Thermoelectric properties of single-phase n-type Bi14Te13S8

Abstract

Bismuth telluride (Bi2Te3) and its alloys are among the best thermoelectric materials at room temperature. Bi14Te13S8, a material with a similar crystal structure, contains sulfur that can potentially improve the thermoelectric performance through widening the band gap and reducing the lattice thermal conductivity. This compound forms in sulfur-added Bi2Te3 alloys. Here, a polycrystalline iodine-doped Bi14Te13S8 sample is investigated; an optimum iodine concentration of 1 at. % resulted in the power factor of 3.5 mW2·m–1·K–1 at room temperature. Iodine doping reduced the lattice thermal conductivity by more than 30% by enhancing the phonon scattering.

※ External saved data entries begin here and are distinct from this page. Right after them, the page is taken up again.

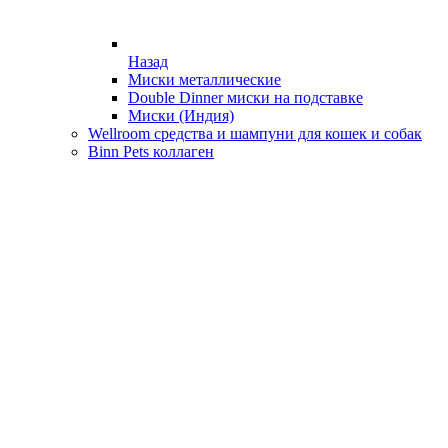
Назад
Миски металлические
Double Dinner миски на подставке
Миски (Индия)
Wellroom средства и шампуни для кошек и собак
Binn Pets коллаген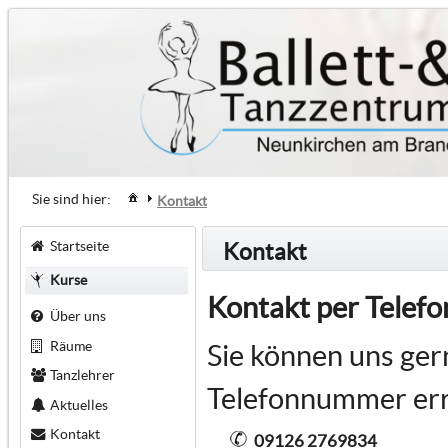
Sie sind hier:
Kontakt
Startseite
Kontakt
Kurse
Kontakt per Telefo
Über uns
Räume
Sie können uns ger
Tanzlehrer
Telefonnummer err
Aktuelles
Kontakt
09126 2769834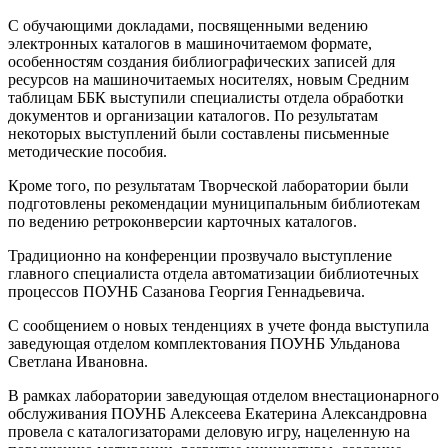
С обучающими докладами, посвященными ведению
электронных каталогов в машиночитаемом формате,
особенностям создания библиографических записей для
ресурсов на машиночитаемых носителях, новым Средним
таблицам ББК выступили специалисты отдела обработки
документов и организации каталогов. По результатам
некоторых выступлений были составлены письменные
методические пособия.
Кроме того, по результатам Творческой лаборатории были
подготовлены рекомендации муниципальным библиотекам
по ведению ретроконверсии карточных каталогов.
Традиционно на конференции прозвучало выступление
главного специалиста отдела автоматизации библиотечных
процессов ПОУНБ Сазанова Георгия Геннадьевича.
С сообщением о новых тенденциях в учете фонда выступила
заведующая отделом комплектования ПОУНБ Ульданова
Светлана Ивановна.
В рамках лаборатории заведующая отделом внестационарного
обслуживания ПОУНБ Алексеева Екатерина Александровна
провела с каталогизаторами деловую игру, нацеленную на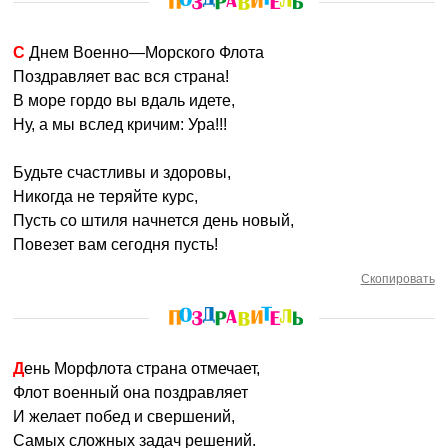
С Днем Военно—Морского Флота
Поздравляет вас вся страна!
В море гордо вы вдаль идете,
Ну, а мы вслед кричим: Ура!!!
Будьте счастливы и здоровы,
Никогда не теряйте курс,
Пусть со штиля начнется день новый,
Повезет вам сегодня пусть!
Скопировать
День Морфлота страна отмечает,
Флот военный она поздравляет
И желает побед и свершений,
Самых сложных задач решений.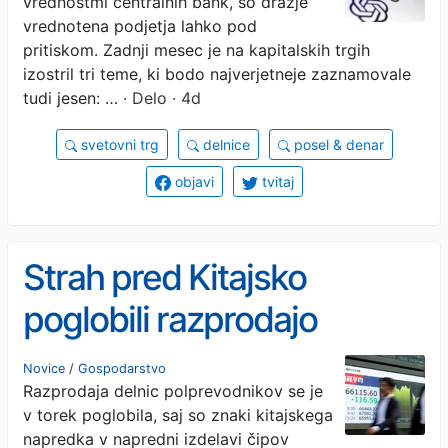
vrednostmi centralnih bank, so dražje
vrednotena podjetja lahko pod
pritiskom. Zadnji mesec je na kapitalskih trgih
izostril tri teme, ki bodo najverjetneje zaznamovale
tudi jesen: …
· Delo · 4d
svetovni trg
delnice
posel & denar
objavi
tvitaj
Strah pred Kitajsko
poglobili razprodajo
čiparjev
Novice
/
Gospodarstvo
Razprodaja delnic polprevodnikov se je
v torek poglobila, saj so znaki kitajskega
napredka v napredni izdelavi čipov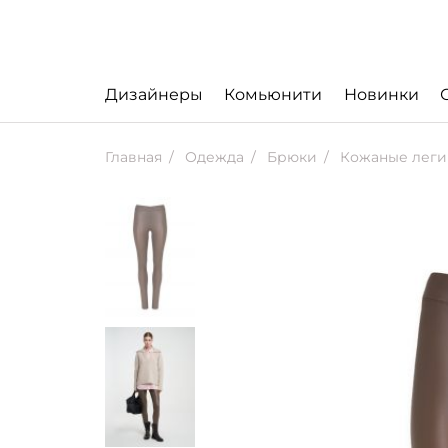
Дизайнеры
Комьюнити
Новинки
Главная
Одежда
Брюки
Кожаные легин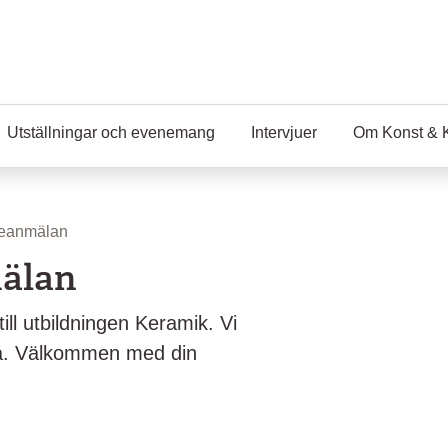
Utställningar och evenemang
Intervjuer
Om Konst & 
seanmälan
mälan
ll utbildningen Keramik. Vi
ka. Välkommen med din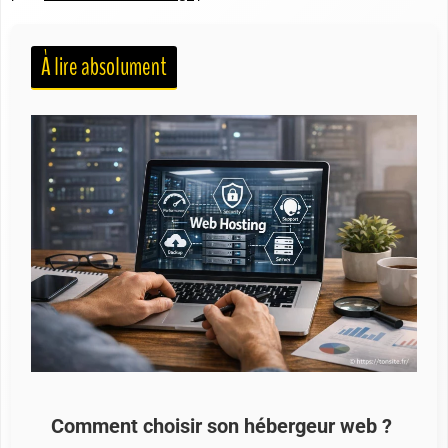
À lire absolument
Comment choisir son hébergeur web ?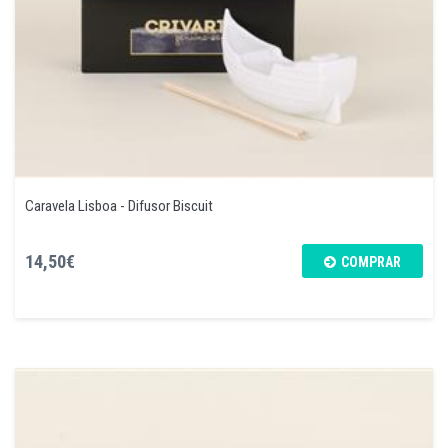
Caravela Lisboa - Difusor Biscuit
14,50€
COMPRAR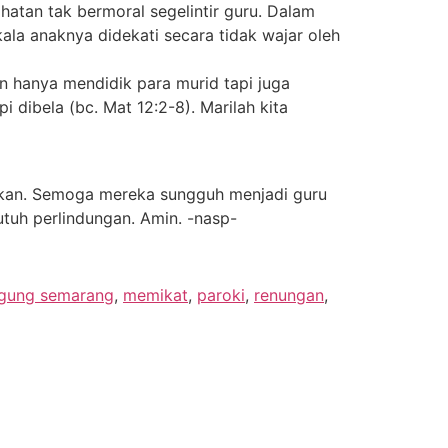
hatan tak bermoral segelintir guru. Dalam
la anaknya didekati secara tidak wajar oleh
n hanya mendidik para murid tapi juga
i dibela (bc. Mat 12:2-8). Marilah kita
ikan. Semoga mereka sungguh menjadi guru
uh perlindungan. Amin. -nasp-
gung semarang
,
memikat
,
paroki
,
renungan
,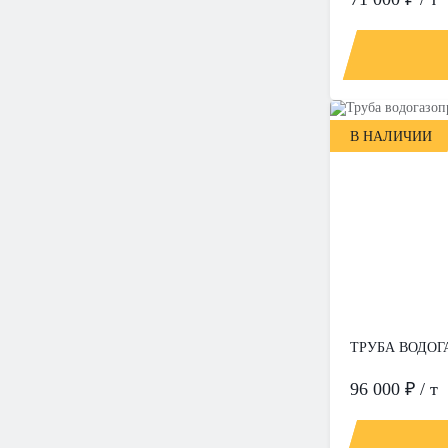
В НАЛИЧИИ
ТРУБА ВОДОГА
96 000 ₽ / т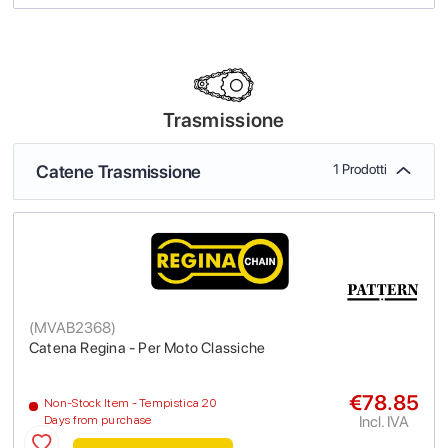
Trasmissione
Catene Trasmissione
1 Prodotti
(
MVAB2368
)
Catena Regina - Per Moto Classiche
€78.85
Non-Stock Item - Tempistica 20
Incl. IVA
Days from purchase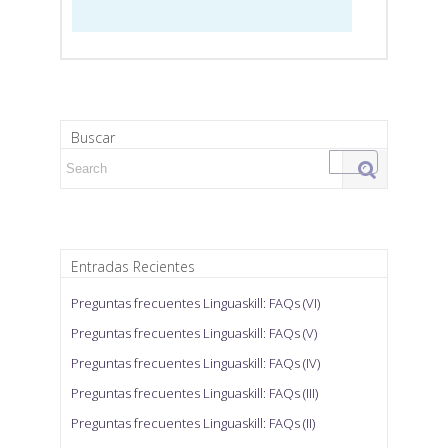
Buscar
Search for:
Entradas Recientes
Preguntas frecuentes Linguaskill: FAQs (VI)
Preguntas frecuentes Linguaskill: FAQs (V)
Preguntas frecuentes Linguaskill: FAQs (IV)
Preguntas frecuentes Linguaskill: FAQs (III)
Preguntas frecuentes Linguaskill: FAQs (II)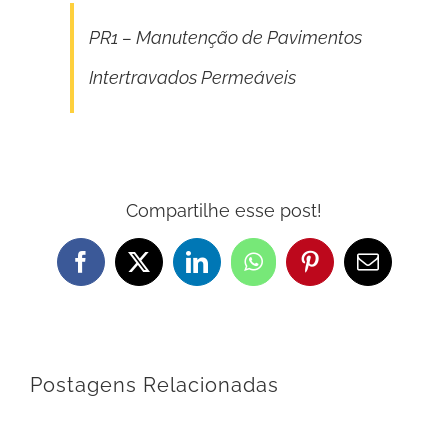
PR1 – Manutenção de Pavimentos
Intertravados Permeáveis
Compartilhe esse post!
Facebook
X
LinkedIn
WhatsApp
Pinterest
E-
mail
Postagens Relacionadas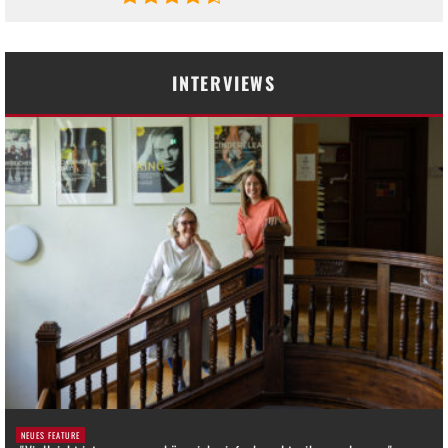
INTERVIEWS
NEUES FEATURE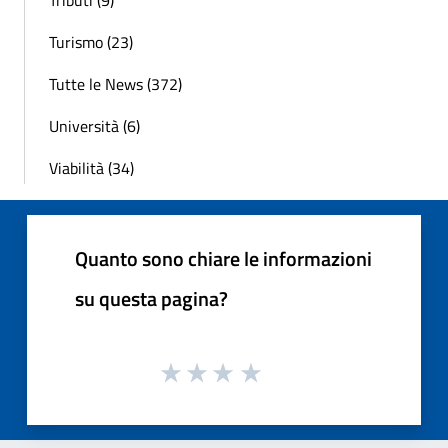
Tributi (9)
Turismo (23)
Tutte le News (372)
Università (6)
Viabilità (34)
Quanto sono chiare le informazioni
su questa pagina?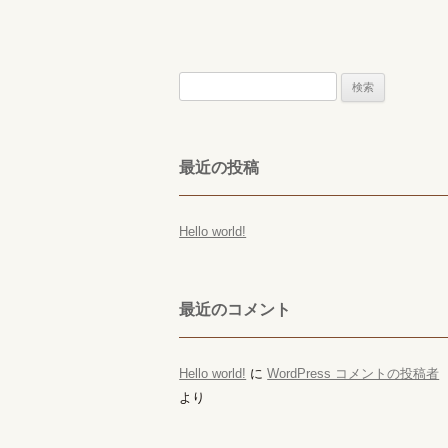
検
索:
最近の投稿
Hello world!
最近のコメント
Hello world!
に
WordPress コメントの投稿者
より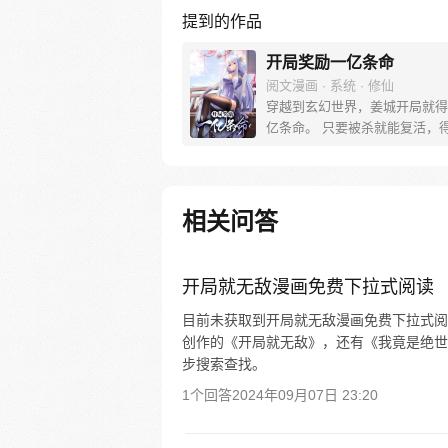
提到的作品
开局奖励一亿条命
阅文漫画 · 系统 · 修仙
穿越到玄幻世界，姜城开局就得
亿条命。 只要被杀就能复活，
对方的随机能力。从此，他期盼
就是被杀。 “系兄弟就来砍我！” 
反派boss：小小姜城，如此跳
所愿！ 【叮，宿主复活…】
相关问答
开局就无敌漫画免费下拉式阅读
目前未获取到开局就无敌漫画免费下拉式阅
创作的《开局就无敌》，还有《我竟是绝世
步搜索查找。
1个回答
2024年09月07日 23:20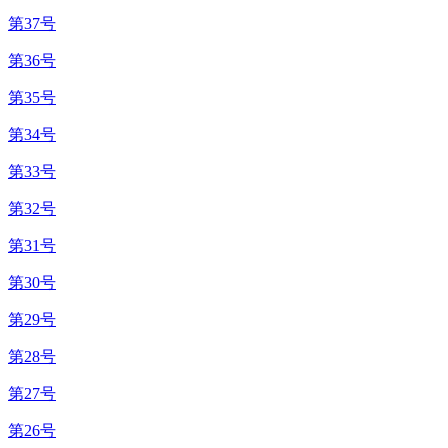
第37号
第36号
第35号
第34号
第33号
第32号
第31号
第30号
第29号
第28号
第27号
第26号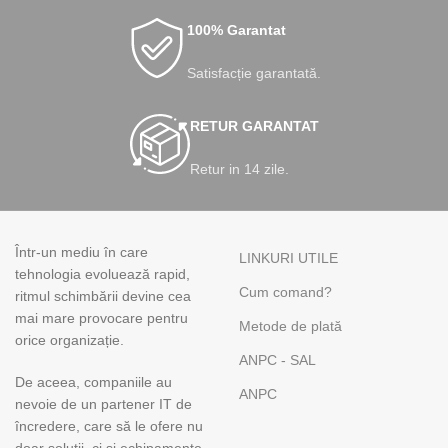
100% Garantat
Satisfacție garantată.
RETUR GARANTAT
Retur in 14 zile.
Într-un mediu în care
LINKURI UTILE
tehnologia evoluează rapid,
Cum comand?
ritmul schimbării devine cea
mai mare provocare pentru
Metode de plată
orice organizație.
ANPC - SAL
De aceea, companiile au
ANPC
nevoie de un partener IT de
încredere, care să le ofere nu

An improved thermoelectric figure of merit zT of ∼0.29 at 520 K was obtained for 1–1.5 at. % iodine-doped Bi14Te13S8. First-principles calculations indicate that Bi14Te13S8 has a larger band gap compared to bismuth telluride, which allows for a reduction in the bipolar effect; however, a lower effective mass reduced the thermopower for a similar carrier concentration. This study demonstrates that tuned iodine doping can effectively optimize the thermoelectric performance of Bi14Te13S8, highlighting its contribution in multiphase sulfur-alloyed Bi2Te3-based materials.